**WORK TO COMPLETE**
Give the entries below again exactly. Their pictures are not needed.
TASK DATA Start Marker
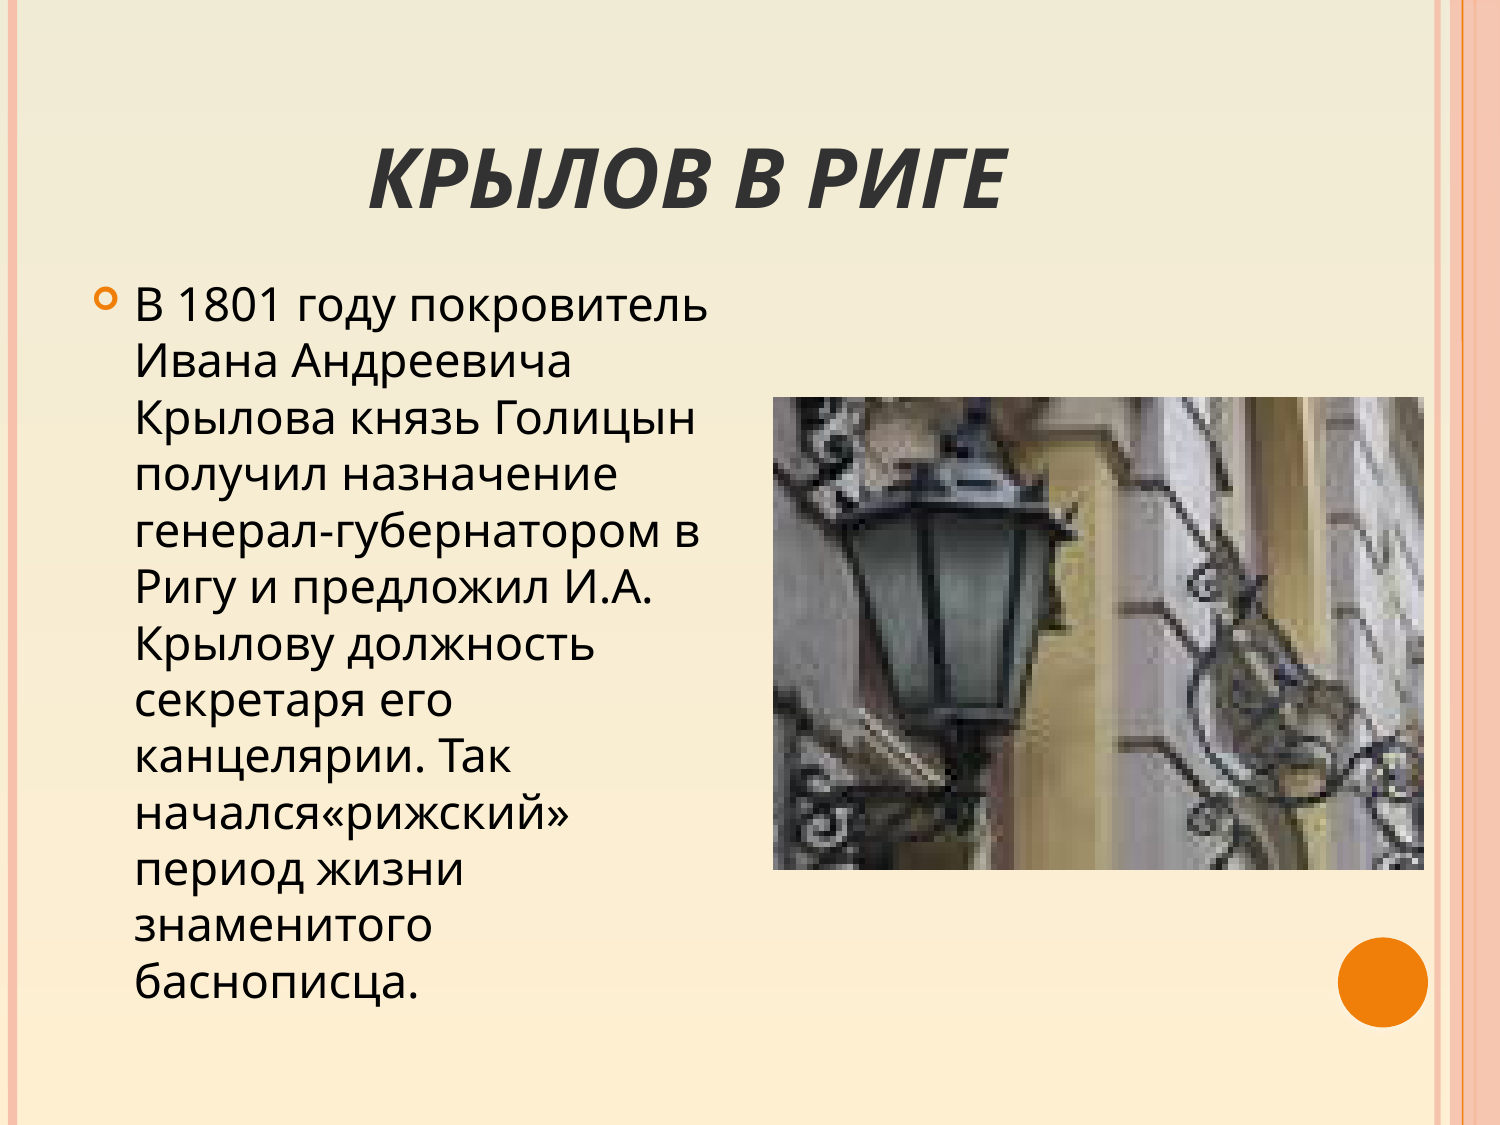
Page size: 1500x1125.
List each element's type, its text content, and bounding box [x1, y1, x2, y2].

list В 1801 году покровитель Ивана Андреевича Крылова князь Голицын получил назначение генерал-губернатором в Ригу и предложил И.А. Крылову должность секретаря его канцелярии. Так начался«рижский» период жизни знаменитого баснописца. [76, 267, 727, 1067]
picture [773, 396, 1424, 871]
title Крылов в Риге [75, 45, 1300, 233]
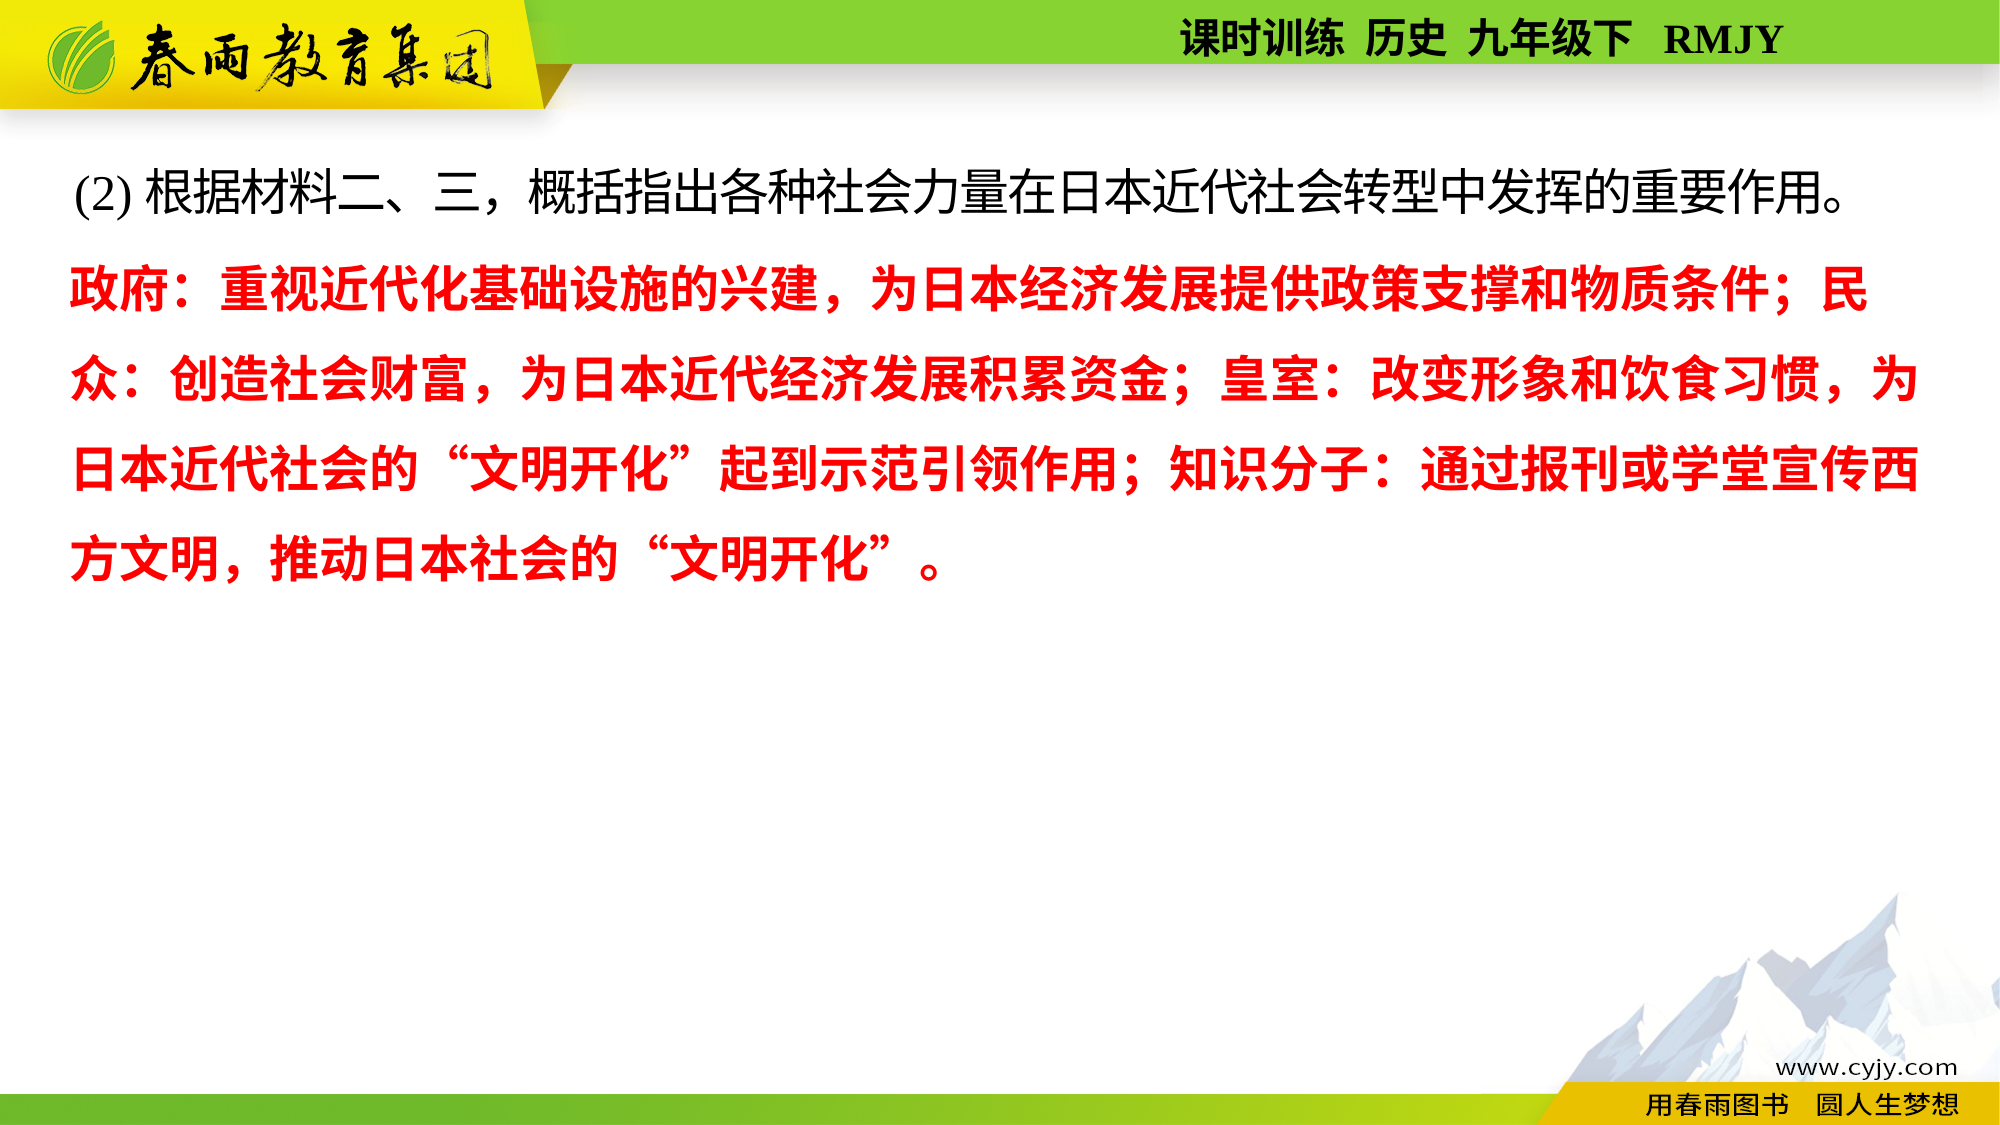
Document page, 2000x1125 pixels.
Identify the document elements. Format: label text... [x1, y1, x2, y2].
TASK DATA End Marker
**SOLVED PROBLEM**
Page size: 1500x1125.
List each element's type, its text content, and bounding box [x1, y1, x2, y2].

list В 1801 году покровитель Ивана Андреевича Крылова князь Голицын получил назначение генерал-губернатором в Ригу и предложил И.А. Крылову должность секретаря его канцелярии. Так начался«рижский» период жизни знаменитого баснописца. [76, 267, 727, 1067]
picture [773, 396, 1424, 871]
title Крылов в Риге [75, 45, 1300, 233]
Document page, 2000x1125 pixels.
Identify the document elements. Format: label text... [x1, y1, x2, y2].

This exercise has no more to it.